In occasione del 75° anniversario della liberazione della Corea dal dominio coloniale giapponese avvenuta proprio il giorno della Solennità dell’Immacolata Concezione della Beata Vergine Maria e del 70° anniversario dell’inizio della guerra coreana, varrebbe la pena rivedere come la Santa Sede ha accompagnato la Corea lungo il suo cammino verso l’autentica umanizzazione del suo popolo con particolare riferimento alla fase iniziale.

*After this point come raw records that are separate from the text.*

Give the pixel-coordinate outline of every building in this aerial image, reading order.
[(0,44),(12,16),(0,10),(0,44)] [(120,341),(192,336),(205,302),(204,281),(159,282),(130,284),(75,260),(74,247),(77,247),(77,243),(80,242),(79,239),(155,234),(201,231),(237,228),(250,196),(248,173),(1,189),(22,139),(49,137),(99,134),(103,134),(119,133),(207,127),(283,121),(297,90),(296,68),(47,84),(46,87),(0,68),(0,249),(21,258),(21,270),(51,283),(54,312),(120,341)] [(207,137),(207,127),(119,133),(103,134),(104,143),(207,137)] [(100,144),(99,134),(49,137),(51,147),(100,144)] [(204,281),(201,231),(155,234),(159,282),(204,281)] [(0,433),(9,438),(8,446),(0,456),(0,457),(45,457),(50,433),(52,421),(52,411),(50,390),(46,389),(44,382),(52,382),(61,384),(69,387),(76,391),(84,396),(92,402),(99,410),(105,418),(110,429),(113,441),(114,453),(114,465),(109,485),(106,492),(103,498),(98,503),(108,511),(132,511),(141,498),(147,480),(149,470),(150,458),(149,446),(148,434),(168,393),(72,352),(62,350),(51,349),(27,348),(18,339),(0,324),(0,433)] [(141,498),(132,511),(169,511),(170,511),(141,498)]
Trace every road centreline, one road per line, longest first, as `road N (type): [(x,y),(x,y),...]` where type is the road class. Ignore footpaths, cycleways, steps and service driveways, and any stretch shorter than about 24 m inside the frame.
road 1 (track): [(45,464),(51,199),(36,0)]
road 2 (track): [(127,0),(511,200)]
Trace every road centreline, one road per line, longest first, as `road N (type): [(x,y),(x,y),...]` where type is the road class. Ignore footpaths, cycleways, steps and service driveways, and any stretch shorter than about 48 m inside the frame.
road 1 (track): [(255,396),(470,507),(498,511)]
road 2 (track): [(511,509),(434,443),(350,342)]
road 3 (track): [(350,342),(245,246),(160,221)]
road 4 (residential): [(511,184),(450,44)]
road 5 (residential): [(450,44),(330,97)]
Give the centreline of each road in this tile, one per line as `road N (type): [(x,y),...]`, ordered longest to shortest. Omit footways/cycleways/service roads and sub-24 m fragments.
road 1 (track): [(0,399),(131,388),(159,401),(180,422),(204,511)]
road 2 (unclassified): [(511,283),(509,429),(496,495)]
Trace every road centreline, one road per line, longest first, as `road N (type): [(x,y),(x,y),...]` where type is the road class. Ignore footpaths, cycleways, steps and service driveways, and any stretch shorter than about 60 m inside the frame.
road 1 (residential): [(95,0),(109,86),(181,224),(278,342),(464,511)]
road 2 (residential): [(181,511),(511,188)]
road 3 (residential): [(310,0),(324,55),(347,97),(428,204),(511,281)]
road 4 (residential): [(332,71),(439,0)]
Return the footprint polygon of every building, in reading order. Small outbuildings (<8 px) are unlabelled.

Innanzitutto va ricordato che la Santa Sede ha fornito un aiuto determinante alla neonata Corea nel processo di costruzione della sua nazione, che fu iniziato appena dopo la liberazione dal dominio coloniale giapponese avvenuta con la fine della Seconda guerra mondiale il 15 agosto 1945. Non appena fu liberata, tuttavia, la Corea fu divisa in Sud e Nord, poiché la liberazione non fu l’esito di sue proprie conquiste indipendenti. In altre parole, l’area a nord del 38° parallelo di latitudine nord era sotto il controllo dell’esercito sovietico, mentre l’area a sud era sotto il controllo dell’esercito degli Stati Uniti.

Nell’immediato periodo post-liberazione, dunque, le forze politiche e civili della penisola coreana erano divise in diverse parti intorno alla tematica dell’adozione dell’amministrazione fiduciaria temporanea di quattro potenze (Stati Uniti, Regno Unito, Cina, Unione Sovietica) che era stata decisa nel dicembre 1945 dalla Conferenza di Mosca dei tre ministri degli esteri (Stati Uniti, Regno Unito e Unione Sovietica). Rispetto ad essa il Nord venne integrato nelle forze che la favorivano secondo le istruzioni dell’Unione Sovietica, mentre il Sud rimase intrappolato nel vortice della divisione e della confusione, a causa di uno scontro frontale tra il campo di destra che vi si opponeva e il campo di sinistra che la favoriva sotto la leadership di sinistra del Nord. Con la guerra fredda, già iniziata all’epoca tra gli Stati Uniti e l’Unione Sovietica, gli Stati Uniti abbandonarono il piano di amministrazione fiduciaria e rinviarono alle Nazioni Unite la questione di istituire un governo nella penisola coreana.

In seguito, nel novembre 1947, l’Assemblea generale delle Nazioni Unite decise di tenere elezioni nazionali nella penisola coreana sotto la supervisione dell’Onu. Ma l’Unione Sovietica respinse questa risoluzione nel gennaio del 1948. Ciò perché credeva che le elezioni si sarebbero rivelate sfavorevoli al Nord, che era molto meno popolato del Sud.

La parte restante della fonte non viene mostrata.